Pakistan Today

End of an error

Ijaz Butt has finally left after three years– three years too many. In this period, Pakistan cricket lurched from one disaster to another. If rarely there was anything cheerful to write about, it was because of some sparkling cricketing talent and in spite of the Board. An inventory of disasters under Butt’s watch would be too long to recount in this limited space. Suffice it is to say that his autocratic, abrupt and ham-fisted style has left Pakistan cricket in shambles, and cleaning up the mess is going to be an Herculean task.

Friendless in the cricketing world, its plight not drawing any sympathy from any quarter, its organisation deemed to be at par or even worse than lowly Zimbabwe, and with the ignominy of our match- and spot-fixing raging in high-profile publicity, Pakistan cricket needed someone at the helm who could command domestic and international respect for probity and competence.
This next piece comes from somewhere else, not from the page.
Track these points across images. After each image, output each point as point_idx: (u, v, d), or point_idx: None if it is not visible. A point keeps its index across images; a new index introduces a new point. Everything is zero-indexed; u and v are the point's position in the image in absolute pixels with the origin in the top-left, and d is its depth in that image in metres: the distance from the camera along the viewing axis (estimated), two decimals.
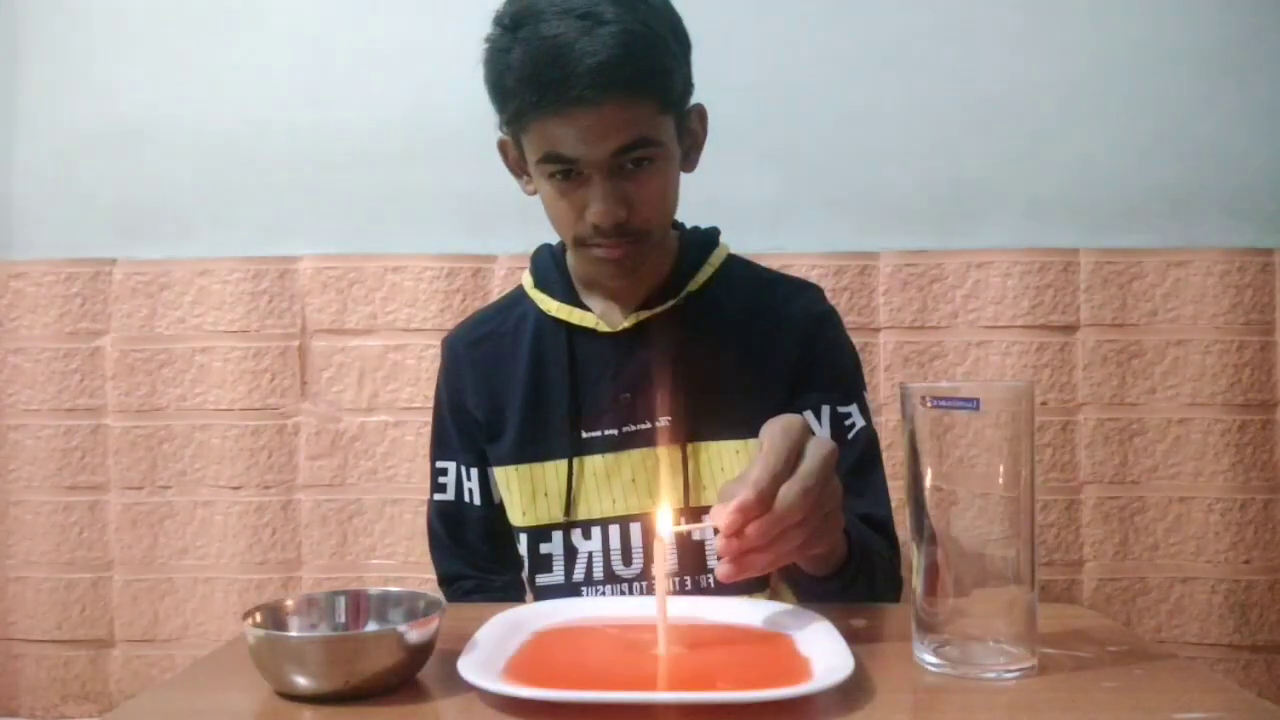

Despite the inexorable decline in the quality of available human resource in all spheres of life, Pakistan is not entirely bereft of quality talent for such a position. Yet here we have Zaka Ashraf, another person close to the PCB patron, monsieur el presidente, with a reputation that is less than flattering at best, his resume embellished only by the no doubt formidable fact of being a Zardari pal since the duo’s public school days in Petaro. That is perhaps why patronising him once (with the honcho’s position in an organisation of the reach and financial muscle of Zarai Taraqiati Bank Limited), was not considered reward enough. And so he gets to double up as the PCB’s chairman.

This favouritism is bound to have an extremely negative impact and consequences for the passionately followed national sport. Pakistan will continue to remain a pariah of the cricketing world, its cricketers will continue to be nomads and compelled embarrassingly to play their ‘home’ series away from home, and the Board as an organisation will be flooded with more friends and hangers-on, watching over their own interests with an eagle eye.

Even if Zaka turns out to be a winner in the end, the past pattern of nomination and favouritism should have been broken in the present appointment and a mechanism for electing the new PCB chief should have been in place before Butt’s tenure ended. Had that come to pass, President Zardari would have won some brownie points with his critics, Pakistan cricket would have much better prospects of success, and the ICC too would have been content.